O clima não está bom. E parece que a imprensa faz questão de piorá-lo, como me disse outro dia um empresário.
A queixa é antiga e a leitura de jornais já foi considerada até causa de azia. Homens de negócio, colegas meus consultores, políticos, pequenos e grandes empresários se desesperam todo dia que uma notícia ruim é publicada. A tal das expectativas, que parece ser contaminada e amplificada pelo poder da notícia bombástica. Queixam-se todos que os jornais parecem não ver o quanto estão contribuindo para o clima de pessimismo geral, com a espetacularização do desastre.
É uma queixa que pode fazer sentido aparente, embora, pedir a um jornalista que seja cauteloso e módico em suas expressões é quase tão inútil quanto pedir a um tubarão que seja parcimonioso em suas refeições – sem demérito algum para jornalistas e tubarões.
Schopenhauer já dizia que a dramatização faz parte da sociologia do meio. E, um tanto acidamente, comentava que os jornalistas assemelhavam-se àqueles cachorrinhos diminutos que fazem o maior estardalhaço por qualquer ninharia que passe em frente ao seu portão – devemos, dizia ele, olhar para os latidos, para ter ciência, porém sem perder muito tempo com eles – Schopenhauer, que nunca passava uma tarde sem ler seu Times.
Se assim é, por que tanta revolta contra os jornais e jornalistas (outro dia ouvi um conhecido empresário me garantir que a Miriam Leitão era quase a responsável pelo pessimismo geral e, acrescentava pela quebra de expectativas)?

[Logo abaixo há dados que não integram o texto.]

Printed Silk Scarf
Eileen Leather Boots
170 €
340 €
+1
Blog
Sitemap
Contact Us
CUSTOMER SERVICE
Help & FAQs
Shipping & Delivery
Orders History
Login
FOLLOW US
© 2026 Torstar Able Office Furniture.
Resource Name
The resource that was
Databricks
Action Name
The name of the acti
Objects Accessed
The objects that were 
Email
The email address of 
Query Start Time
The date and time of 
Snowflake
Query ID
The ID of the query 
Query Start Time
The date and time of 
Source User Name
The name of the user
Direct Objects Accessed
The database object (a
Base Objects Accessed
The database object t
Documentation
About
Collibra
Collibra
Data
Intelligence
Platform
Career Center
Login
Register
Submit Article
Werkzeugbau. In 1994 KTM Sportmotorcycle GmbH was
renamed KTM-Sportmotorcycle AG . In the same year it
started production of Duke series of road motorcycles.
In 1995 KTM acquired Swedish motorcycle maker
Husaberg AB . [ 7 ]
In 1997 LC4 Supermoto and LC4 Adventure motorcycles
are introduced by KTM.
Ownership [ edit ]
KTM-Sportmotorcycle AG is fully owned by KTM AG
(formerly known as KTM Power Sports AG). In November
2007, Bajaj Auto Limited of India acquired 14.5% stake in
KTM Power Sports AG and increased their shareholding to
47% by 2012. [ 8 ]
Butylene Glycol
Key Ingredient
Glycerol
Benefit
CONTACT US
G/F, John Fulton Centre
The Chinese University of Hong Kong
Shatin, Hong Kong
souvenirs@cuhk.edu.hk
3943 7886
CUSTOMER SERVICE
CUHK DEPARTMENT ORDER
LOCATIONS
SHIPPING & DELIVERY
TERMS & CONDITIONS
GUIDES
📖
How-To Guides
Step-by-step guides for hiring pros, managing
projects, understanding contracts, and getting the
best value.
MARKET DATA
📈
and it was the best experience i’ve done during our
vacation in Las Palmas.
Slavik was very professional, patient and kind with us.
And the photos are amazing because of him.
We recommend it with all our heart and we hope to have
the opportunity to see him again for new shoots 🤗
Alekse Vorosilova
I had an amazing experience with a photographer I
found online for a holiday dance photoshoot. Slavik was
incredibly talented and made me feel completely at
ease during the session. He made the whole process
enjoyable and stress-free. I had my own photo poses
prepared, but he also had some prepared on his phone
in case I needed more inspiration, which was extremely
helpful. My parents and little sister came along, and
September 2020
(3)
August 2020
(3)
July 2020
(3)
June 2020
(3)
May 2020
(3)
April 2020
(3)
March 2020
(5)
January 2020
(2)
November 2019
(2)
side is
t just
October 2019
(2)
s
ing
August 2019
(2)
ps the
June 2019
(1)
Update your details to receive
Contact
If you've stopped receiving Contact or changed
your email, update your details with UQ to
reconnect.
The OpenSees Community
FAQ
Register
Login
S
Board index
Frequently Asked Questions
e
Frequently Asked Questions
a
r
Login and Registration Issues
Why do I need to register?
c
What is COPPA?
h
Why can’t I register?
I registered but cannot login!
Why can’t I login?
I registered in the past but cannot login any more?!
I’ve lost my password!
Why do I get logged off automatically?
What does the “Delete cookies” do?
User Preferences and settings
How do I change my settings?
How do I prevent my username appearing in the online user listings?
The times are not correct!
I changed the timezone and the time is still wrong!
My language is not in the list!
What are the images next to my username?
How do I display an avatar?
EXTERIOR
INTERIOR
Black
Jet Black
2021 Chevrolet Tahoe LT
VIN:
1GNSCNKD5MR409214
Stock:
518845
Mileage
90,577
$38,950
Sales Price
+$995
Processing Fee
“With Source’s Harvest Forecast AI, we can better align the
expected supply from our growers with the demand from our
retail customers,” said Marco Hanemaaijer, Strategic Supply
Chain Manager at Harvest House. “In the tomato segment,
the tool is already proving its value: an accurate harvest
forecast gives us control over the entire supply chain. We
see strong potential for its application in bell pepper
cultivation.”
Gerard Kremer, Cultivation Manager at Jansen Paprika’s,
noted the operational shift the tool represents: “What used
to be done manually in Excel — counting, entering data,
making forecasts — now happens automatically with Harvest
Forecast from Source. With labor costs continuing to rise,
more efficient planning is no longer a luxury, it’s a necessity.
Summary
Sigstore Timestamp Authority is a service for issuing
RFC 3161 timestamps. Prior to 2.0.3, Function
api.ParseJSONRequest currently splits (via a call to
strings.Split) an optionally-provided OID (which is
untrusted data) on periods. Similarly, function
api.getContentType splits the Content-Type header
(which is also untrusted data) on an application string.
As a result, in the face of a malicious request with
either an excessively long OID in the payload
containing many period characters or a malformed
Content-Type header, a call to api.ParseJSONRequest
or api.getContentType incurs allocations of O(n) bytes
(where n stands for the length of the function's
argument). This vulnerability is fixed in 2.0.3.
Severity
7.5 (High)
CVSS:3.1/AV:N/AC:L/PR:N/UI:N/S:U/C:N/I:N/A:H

É que, de fundo a este pensamento, subiste a crença ingênua que os jornais têm um poder maior do que o normal. Quase como se eles fossem capazes de manipular os comportamentos das pessoas, numa visão que lembra a de certos filmes de ficção científica, cujas ondas de informação de satélites automatizassem comportamentos tele-guiados.
Não é bem assim, e a teorias da comunicação procuram estudar o fenômeno muito mais complexo que envolve a produção e a recepção de conteúdos nos meios de massa. Nunca o espectador é tão passivo que compre uma idéia plenamente, pois as idéias são reformuladas em cada contexto particular. Não basta o peso de um jornal para mudar uma determinada realidade; ele é um entre diversos atores sociais.
Mais grave, creio, é que por trás dessa crítica e má vontade contra os jornais, persiste a nunca muito clara percepção de que os órgãos de imprensa deveriam ser controlados, deveriam ser de alguma forma censurados, ou até punidos.
É um equívoco pensar assim, como também o é acreditar numa imprensa “totalmente” livre. Liberdade de imprensa de verdade, como disse certa vez Millor, é poder escolher o seu jornal.
E é somente nesta pluralidade que o melhor do debate de idéias – pessimistas, realistas, otimistas ou o que for – pode frutificar, inclusive para contrapor visões. Nenhum jornal, como empresa baseada na livre concorrência irá querer perder os seus leitores e estes serão os primeiros a sinalizarem quando o jornal passar dos limites do crível para aqueles leitores. Os jornais podem muito, porém nunca poderão tudo.
E a crise vai passar, a despeito das péssimas notícias que se tem publicado a seu respeito.